* [TEXT FOR ANALYSIS]:
'''

On Fear of Forgetting

The Unknown Began to Take on a Pleasing Shape, by Harriet Goode

We live in a time where loss of memory diseases are an ever present fear. Most of us have experienced alarm at forgetting something we thought was important. Does how we handle this forgetfulness make a difference? What I see is that the under 30 group is also forgetting keys, names of movies, etc. but don't think much about it, whereas the older group quickly decides that one is heading toward Alzheimer's disease.

Ellen Langer, a social psychologist at Harvard, says that this way of thinking can have an influence on whether or not we get a disease– and if we do, on our healing ability. She has done experiments with how much our intention, our way of entering into a situation, is an influence on our health and our ability to be creative. In a well known study from 1981, she took eight men in their seventies ("this was before 75 was the new 55”) to a converted monastery in New Hampshire. Everything was designed to evoke images of 1959: the books, magazines, the black and white TV with Ed Sullivan, Perry Como, etc. The retreat lasted five days, after which time the subjects were tested again on their sight, hearing, memory etc. and showed marked improvement, as if they were 22 years younger! *

When Ellen decided to take up painting, she found her studies as a psychologist on the effects of engagement (as opposed to distraction), on shaping positive internal images, on noticing new things, to be essential. The ability to let go of "doing it right" and the decision to just pay attention is how I need to begin each piece of work. For this reason, the most difficult day for me in teaching a workshop is the first day. I have to enter fully in, forget the rules, throw us all over a cliff, before I can manage to get students (and myself) to "arrive", to be present to possibility, to let go of a plan, to "dream with our hands".  As Mary Oliver said:

justpay attention, then patch

                                 a few words together and don’t try                                 to make them elaborate, this isn’t                                 a contest but the doorway

At the point at which we are willing not to know what we are doing or how something will turn out, wonderful things begin to happen. The students come alive and do things they did not know they could do.

'''

Dataset entries
'''

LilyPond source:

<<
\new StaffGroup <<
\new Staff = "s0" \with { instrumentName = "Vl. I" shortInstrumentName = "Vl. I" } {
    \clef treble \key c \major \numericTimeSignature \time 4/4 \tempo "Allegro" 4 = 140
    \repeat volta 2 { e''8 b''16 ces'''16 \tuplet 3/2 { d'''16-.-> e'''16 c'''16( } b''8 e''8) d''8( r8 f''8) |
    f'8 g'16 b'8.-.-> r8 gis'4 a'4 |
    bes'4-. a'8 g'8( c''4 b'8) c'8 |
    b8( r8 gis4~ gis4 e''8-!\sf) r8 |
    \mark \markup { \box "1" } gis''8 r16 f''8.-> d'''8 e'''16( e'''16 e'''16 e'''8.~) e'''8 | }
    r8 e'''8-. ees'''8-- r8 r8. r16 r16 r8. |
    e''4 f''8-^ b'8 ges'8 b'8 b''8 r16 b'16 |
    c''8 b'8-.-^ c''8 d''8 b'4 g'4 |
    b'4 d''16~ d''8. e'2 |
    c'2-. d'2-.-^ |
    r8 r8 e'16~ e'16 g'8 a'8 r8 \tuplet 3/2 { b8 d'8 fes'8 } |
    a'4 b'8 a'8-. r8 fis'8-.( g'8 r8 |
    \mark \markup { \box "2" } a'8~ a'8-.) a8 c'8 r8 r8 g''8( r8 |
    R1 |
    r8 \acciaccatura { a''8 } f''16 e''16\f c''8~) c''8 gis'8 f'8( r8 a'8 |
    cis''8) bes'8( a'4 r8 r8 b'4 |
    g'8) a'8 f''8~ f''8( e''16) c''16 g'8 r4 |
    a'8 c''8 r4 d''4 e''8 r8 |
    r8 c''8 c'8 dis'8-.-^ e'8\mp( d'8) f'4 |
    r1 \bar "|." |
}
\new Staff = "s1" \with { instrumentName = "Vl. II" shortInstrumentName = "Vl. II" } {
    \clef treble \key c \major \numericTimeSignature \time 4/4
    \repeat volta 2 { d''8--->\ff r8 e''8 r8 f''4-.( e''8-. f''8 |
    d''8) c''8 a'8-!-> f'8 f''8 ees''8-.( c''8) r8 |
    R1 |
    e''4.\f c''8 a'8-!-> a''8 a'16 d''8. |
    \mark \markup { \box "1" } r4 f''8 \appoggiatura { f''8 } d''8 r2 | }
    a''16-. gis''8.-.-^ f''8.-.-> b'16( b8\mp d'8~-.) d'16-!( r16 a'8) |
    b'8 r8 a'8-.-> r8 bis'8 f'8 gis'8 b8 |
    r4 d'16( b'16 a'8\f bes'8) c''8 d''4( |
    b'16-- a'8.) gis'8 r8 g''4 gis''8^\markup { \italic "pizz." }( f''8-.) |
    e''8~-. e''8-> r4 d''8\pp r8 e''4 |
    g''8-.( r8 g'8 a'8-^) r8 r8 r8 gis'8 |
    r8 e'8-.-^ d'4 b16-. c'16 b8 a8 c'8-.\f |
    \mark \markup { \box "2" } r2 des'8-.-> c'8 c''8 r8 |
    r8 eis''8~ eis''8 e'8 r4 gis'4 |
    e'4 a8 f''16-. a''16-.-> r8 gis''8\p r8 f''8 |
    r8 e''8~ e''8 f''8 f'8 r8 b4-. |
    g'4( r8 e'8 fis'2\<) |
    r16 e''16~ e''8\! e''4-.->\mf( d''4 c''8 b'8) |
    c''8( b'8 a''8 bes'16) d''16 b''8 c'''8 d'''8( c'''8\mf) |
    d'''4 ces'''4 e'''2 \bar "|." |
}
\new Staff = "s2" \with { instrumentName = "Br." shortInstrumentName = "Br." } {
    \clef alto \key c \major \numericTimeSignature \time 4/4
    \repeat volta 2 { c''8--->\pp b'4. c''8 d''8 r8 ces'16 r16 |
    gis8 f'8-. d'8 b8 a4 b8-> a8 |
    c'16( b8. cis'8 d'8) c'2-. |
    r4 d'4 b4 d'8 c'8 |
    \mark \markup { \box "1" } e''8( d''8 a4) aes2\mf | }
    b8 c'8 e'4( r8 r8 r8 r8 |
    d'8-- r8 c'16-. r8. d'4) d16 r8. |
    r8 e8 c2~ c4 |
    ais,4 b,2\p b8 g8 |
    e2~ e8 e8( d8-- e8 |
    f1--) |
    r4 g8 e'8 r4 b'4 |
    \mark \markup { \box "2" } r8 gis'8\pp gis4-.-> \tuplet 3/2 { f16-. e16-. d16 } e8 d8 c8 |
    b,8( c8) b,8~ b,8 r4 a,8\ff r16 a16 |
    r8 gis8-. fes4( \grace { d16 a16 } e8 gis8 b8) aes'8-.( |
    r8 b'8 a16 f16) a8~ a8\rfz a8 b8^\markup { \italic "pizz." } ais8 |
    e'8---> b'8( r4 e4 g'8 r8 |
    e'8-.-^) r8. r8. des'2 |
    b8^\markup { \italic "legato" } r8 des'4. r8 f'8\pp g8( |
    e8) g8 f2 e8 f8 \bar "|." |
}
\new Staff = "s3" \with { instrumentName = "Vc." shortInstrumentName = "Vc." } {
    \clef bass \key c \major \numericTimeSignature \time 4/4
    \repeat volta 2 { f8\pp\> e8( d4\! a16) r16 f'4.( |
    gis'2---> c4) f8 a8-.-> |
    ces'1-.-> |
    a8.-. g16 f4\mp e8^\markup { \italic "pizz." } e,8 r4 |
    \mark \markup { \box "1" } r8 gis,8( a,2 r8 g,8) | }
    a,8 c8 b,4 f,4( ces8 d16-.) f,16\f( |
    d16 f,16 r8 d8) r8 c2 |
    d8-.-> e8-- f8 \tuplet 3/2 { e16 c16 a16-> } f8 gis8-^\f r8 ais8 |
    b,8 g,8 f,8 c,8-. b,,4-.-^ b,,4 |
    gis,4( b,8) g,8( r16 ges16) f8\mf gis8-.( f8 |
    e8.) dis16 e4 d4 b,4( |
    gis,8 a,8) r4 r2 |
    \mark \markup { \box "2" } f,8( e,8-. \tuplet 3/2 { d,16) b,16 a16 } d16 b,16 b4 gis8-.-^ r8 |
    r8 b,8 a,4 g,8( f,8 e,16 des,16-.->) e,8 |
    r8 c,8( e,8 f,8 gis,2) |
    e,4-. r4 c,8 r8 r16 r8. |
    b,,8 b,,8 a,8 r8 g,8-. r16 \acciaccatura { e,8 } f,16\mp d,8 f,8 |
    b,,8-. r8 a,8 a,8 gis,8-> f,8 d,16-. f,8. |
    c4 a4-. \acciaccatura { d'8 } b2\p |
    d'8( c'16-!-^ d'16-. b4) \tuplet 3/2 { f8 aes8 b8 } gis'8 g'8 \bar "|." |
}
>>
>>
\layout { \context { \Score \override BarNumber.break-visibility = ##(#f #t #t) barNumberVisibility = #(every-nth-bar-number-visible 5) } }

'''

* [GOAL OF THE EXERCISE]:
According to the essay on fear of forgetting, which year was the converted monastery in New Hampshire designed to evoke? The material above has no connection to the essay on fear of forgetting.

* [FINAL ANSWER]:
1959